I hope it doesn't seem high-handed to suggest throwing sorrel into your fried rice. I love its tart flavor and would be happy to encounter it anywhere and everywhere while it's in season, but it can be frighteningly expensive to buy (and maddening to find) if you don't grow it yourself. Having never grown it myself, I've never felt that I've been able to eat my fill of it. In NYC this year it's about $10/pound. I tend to buy a little bag or box of it whenever I see it and just use it however I see fit rather than coming home with a mound of it and looking for a recipe for $40 sorrel soup or whatever.
You need to have cold rice to make the fried rice with. Everyone says so. Here, for example. I've never bothered trying to make it with freshly-cooked rice so I can't be contrarian. It makes sense, anyhow, that the texture would be all wrong that way, that the rice would end up overcooked rather than heated through.
Neither of these recipes depend on precision, which is good because you probably don't just happen to have a pineapple sage plant in need of a haircut. It feels a bit wrong even calling them "recipes" because both were incredibly simple and straightforward to prepare. They're more assemblages. Use them as guidelines and let me know how it goes if you try something(s) else. Both serve two people.
fried rice with ramps and sorrel
peanut oil
a bundle of ramps, sliced into ribbons — keep the bulb-ends and the green parts in separate piles for cooking
a good handful or two of sorrel, sliced into ribbons (hopefully around 1 cup)
1 egg, beaten
enough cold cooked long-grain rice to feed you and your friend
salt, pepper, soy sauce
Heat a couple tablespoons of oil in a wok or heavy skillet over medium-high heat and sauté the bulb ends of the ramps until they start to soften. Add the green parts and cook for another minute or two. Add the rice and give it a good stir, making sure it's evenly coated with oil. Let it cook for a few minutes, stirring every so often. When the rice seems to be heated through and you're just about ready to eat, stir in the sorrel — it will wilt right away — and push the rice to the edges of the pan, clearing a space in the middle to cook your egg. Add a bit more oil if desired, and quickly cook the egg while stirring to break it up. Stir the rice over it, stir a few dashes of soy sauce into the rice, and stir everything some more to combine all the ingredients. Serve right away while nice and hot.
roasted salmon with key lime and pineapple sage gremolata
Note: Do not substitute regular sage for the pineapple sage because it has a completely different flavor and strength. If you need a substitute try a mixture of parsley and thyme instead (and omit the additional thyme).
2 salmon fillets
5 or 6 key limes (or 2 regular limes)
2 to 3 tablespoons fresh pineapple sage leaves, sliced into ribbons
2 to 3 teaspoons thyme leaves
2 cloves garlic, finely minced
olive oil, salt and pepper
An hour or so before you want to eat, pat the salmon dry, season it with salt and fresh ground pepper, and zest a key lime over each piece. (The zest of one regular lime over both pieces should be plenty if that's what you're using).

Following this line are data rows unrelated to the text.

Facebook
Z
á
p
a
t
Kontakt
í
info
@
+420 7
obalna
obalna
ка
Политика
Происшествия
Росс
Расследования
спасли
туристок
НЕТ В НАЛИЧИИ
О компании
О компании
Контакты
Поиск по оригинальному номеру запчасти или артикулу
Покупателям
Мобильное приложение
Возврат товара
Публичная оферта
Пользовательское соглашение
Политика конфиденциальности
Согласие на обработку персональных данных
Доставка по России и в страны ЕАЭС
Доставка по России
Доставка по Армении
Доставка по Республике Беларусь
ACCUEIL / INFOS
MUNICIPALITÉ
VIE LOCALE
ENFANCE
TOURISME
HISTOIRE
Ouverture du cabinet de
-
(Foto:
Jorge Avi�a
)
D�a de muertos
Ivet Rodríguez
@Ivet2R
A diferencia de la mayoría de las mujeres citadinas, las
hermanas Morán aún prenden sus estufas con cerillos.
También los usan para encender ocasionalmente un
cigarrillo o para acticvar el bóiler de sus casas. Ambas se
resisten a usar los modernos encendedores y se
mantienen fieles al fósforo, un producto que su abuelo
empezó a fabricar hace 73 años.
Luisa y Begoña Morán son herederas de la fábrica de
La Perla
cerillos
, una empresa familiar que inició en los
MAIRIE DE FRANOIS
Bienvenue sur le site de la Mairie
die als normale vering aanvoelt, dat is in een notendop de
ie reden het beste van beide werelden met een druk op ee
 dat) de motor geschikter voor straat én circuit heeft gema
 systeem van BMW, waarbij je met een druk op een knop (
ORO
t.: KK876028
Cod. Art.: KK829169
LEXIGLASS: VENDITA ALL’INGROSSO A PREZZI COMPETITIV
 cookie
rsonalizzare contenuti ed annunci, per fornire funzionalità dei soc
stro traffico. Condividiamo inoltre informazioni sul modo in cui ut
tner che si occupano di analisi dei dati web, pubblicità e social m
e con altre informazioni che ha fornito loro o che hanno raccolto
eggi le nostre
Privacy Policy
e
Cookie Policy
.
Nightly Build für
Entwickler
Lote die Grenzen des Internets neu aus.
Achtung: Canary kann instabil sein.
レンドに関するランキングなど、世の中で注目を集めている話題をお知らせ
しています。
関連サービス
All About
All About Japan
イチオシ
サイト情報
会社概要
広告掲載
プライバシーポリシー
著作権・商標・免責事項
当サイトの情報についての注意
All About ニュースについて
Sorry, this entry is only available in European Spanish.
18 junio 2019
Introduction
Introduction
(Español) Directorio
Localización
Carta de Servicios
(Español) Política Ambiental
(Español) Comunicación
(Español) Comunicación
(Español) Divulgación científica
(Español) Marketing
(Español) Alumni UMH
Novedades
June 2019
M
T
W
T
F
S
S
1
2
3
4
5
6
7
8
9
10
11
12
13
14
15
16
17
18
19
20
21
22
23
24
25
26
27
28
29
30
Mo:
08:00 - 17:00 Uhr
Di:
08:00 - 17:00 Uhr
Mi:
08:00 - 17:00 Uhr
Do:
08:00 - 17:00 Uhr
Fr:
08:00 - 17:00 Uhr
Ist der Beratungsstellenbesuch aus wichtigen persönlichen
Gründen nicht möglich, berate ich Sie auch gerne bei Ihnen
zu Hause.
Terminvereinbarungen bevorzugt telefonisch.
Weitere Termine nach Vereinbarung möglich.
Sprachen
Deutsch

When you're ready to eat, take the salmon out of the refrigerator and let it come down in temperature while you heat the oven to 425°F.
While the oven is heating, zest and juice your remaining key limes over a bowl. (Use the juice from the two you denuded earlier). Stir in a couple tablespoons of olive oil, the garlic, the herbs, and a bit of salt and pepper to taste. Don't worry about it not emulsifying because you're making a gremolata rather than a vinaigrette. Which means that as soon as it tastes good, you're done and can set it aside.
Roast the fish on a lightly oiled baking sheet according to the ten-minutes-per-inch-of-thickness rule. When it's done, spoon the gremolata on top.